_SOURCE TEXT_.
What Is Known About Polio’s Return to the Gaza Strip 

Displaced kids sort through trash at a street in Deir al-Balah, central Gaza Strip, Tuesday, Aug. 27, 2024. (AP)
Displaced kids sort through trash at a street in Deir al-Balah, central Gaza Strip, Tuesday, Aug. 27, 2024. (AP)
TT

What Is Known About Polio’s Return to the Gaza Strip 

Displaced kids sort through trash at a street in Deir al-Balah, central Gaza Strip, Tuesday, Aug. 27, 2024. (AP)
Displaced kids sort through trash at a street in Deir al-Balah, central Gaza Strip, Tuesday, Aug. 27, 2024. (AP)

Health authorities in the Gaza Strip confirmed the first case of polio in 25 years earlier this month.

The infection and subsequent partial paralysis of the nearly year-old Abdul-Rahman Abu Al-Jidyan has hastened plans for a mass vaccination campaign of children across the Palestinian enclave starting on Sept. 1.

Three-day pauses in fighting in each of Gaza's three zones have been agreed by Israel and Hamas to allow thousands of UN workers to administer vaccines.

_PROBLEMS TO WORK ON_.
• 1. Can you repeat, word for word, the part of the Gaza polio article that starts at "Health authorities in" and stops after "on Sept. 1."?
• 2. How would you restate the paragraph of the Gaza polio article that begins "The infection and subsequent partial paralysis" in a single shorter sentence that keeps its main facts?
• 3. Could you go on with the article about polio's return to Gaza, picking up right after its last sentence?
Nothing here requires the records.

Pixel coordinate tracking records:
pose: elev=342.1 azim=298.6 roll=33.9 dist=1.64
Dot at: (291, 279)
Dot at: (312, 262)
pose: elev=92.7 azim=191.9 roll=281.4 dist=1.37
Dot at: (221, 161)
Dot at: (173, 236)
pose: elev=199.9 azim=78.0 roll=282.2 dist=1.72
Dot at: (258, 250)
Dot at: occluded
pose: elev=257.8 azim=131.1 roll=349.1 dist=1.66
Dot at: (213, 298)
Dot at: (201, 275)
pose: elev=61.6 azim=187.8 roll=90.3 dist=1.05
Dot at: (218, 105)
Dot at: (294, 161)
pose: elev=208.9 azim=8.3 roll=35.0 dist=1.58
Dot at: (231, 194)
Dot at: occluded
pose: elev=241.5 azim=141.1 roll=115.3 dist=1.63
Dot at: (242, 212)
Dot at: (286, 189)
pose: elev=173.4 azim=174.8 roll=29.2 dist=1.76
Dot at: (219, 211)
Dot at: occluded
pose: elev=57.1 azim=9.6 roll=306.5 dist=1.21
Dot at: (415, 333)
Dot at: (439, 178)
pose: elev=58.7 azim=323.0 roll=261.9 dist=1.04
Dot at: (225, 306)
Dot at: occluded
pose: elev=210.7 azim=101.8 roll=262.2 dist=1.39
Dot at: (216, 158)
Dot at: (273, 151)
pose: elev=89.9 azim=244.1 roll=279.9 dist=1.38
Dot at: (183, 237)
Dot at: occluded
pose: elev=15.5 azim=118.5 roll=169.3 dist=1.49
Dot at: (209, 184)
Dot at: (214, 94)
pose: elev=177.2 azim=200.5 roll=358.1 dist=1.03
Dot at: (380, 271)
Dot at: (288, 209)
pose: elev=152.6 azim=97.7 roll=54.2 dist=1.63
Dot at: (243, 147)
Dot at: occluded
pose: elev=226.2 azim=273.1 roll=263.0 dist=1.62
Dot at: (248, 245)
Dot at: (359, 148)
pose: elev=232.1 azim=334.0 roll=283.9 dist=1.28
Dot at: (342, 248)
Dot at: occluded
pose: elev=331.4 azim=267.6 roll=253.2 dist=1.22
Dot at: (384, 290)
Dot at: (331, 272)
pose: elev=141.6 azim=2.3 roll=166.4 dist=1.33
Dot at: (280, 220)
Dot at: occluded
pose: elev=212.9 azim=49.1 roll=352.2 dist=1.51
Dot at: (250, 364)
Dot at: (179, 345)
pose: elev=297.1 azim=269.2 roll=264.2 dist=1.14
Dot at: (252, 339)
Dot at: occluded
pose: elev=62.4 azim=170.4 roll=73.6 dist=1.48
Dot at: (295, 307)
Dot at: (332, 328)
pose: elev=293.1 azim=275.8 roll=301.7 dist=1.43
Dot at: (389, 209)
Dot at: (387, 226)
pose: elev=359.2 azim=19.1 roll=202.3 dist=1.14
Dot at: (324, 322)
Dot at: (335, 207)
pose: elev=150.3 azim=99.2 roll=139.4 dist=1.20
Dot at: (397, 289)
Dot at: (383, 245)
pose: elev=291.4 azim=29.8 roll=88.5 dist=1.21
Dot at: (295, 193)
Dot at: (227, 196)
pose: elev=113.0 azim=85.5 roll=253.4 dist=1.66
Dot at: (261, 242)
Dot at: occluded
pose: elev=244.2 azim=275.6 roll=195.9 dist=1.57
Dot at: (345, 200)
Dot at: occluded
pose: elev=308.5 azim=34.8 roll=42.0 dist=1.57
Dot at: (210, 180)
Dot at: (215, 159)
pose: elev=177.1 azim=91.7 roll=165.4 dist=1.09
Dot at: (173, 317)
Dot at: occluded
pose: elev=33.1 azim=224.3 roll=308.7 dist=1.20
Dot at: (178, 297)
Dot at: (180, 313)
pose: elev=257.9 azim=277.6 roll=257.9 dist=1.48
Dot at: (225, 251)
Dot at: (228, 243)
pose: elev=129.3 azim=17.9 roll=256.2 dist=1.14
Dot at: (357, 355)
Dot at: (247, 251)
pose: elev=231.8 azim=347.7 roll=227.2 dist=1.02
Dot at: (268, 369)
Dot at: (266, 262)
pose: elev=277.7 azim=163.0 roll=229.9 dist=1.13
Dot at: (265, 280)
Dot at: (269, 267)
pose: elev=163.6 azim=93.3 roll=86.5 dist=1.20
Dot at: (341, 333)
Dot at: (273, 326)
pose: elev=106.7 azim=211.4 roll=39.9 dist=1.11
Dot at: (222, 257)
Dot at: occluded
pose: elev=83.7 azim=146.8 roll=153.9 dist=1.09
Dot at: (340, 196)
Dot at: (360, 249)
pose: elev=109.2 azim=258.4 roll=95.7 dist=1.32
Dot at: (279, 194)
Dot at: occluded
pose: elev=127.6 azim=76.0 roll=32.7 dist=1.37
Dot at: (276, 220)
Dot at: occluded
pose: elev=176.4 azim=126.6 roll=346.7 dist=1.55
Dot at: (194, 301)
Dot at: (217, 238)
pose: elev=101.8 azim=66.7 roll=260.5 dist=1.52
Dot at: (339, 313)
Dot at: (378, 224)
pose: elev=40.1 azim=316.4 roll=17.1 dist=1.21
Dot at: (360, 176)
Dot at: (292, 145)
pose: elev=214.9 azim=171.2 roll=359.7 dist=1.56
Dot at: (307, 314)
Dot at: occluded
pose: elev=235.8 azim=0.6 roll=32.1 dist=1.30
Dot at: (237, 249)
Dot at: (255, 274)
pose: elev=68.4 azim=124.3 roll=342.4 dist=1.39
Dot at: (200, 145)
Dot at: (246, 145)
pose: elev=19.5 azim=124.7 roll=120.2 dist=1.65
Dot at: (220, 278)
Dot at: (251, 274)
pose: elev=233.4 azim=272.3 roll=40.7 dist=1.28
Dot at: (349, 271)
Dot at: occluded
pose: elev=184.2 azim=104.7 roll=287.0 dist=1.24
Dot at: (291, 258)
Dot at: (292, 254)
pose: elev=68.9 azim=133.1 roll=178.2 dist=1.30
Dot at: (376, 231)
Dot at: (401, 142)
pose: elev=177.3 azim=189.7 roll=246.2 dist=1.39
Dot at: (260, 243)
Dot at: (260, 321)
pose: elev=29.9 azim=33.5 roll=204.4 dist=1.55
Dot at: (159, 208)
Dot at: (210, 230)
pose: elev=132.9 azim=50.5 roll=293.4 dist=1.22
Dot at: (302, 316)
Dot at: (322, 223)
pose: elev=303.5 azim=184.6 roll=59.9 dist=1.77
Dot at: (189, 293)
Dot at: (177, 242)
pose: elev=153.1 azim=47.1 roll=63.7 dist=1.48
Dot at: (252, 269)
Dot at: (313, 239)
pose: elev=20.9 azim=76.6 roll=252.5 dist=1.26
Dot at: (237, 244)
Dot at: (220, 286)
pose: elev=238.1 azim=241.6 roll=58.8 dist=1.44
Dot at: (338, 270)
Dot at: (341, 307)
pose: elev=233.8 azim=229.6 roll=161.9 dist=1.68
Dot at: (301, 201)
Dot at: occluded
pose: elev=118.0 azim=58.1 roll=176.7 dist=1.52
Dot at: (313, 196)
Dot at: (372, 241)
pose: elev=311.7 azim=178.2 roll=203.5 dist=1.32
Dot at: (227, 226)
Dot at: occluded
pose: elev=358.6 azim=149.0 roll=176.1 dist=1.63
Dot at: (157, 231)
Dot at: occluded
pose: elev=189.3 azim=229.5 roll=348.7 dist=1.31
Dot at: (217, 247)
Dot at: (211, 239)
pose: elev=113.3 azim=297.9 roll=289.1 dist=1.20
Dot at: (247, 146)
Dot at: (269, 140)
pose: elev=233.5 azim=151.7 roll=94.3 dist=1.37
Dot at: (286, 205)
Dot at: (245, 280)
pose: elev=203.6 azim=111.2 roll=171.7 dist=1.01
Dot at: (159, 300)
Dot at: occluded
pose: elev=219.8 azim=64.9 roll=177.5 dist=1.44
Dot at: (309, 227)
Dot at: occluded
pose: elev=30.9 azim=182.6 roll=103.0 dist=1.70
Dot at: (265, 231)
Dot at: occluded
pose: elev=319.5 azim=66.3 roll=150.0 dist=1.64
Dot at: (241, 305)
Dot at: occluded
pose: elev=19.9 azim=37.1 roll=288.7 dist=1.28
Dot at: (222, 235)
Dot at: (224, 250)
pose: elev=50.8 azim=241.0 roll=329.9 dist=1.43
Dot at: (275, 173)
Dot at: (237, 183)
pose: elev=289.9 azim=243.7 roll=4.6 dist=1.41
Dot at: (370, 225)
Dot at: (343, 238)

_OUTPUTS IN ORDER_.
• 1.
Health authorities in the Gaza Strip confirmed the first case of polio in 25 years earlier this month.

The infection and subsequent partial paralysis of the nearly year-old Abdul-Rahman Abu Al-Jidyan has hastened plans for a mass vaccination campaign of children across the Palestinian enclave starting on Sept. 1.

• 2. The infection and partial paralysis of Abdul-Rahman Abu Al-Jidyan, who is nearly a year old, sped up plans to vaccinate children across the Palestinian enclave in a mass campaign beginning Sept. 1.

• 3.
ORIGINS

The same strain that later infected the Palestinian baby, from the type 2 vaccine-derived polio virus that has also been detected in wastewater in some developed countries in recent years, was detected in July in six sewage samples taken in Khan Younis and Deir al-Balah.

It is not clear how the strain arrived in Gaza but genetic sequencing showed that it resembles a variant found in Egypt that could have been introduced from September 2023, the WHO said.

The UN health body says that a drop in routine vaccinations in the Occupied Palestinian Territories, including Gaza, has contributed to its re-emergence.

Polio vaccination coverage, primarily conducted through routine immunization, was estimated at 99% in 2022 and fell to 89% in 2023. Health workers say the closure of many hospitals in Gaza, often because of Israeli strikes or restrictions on fuel, has contributed to lower vaccination rates. Israel blames Hamas, saying they use hospitals for military purposes.

Aid workers say poor sanitation conditions in Gaza where open sewers and trash piles are commonplace after nearly 11 months of war have created favorable conditions for its spread.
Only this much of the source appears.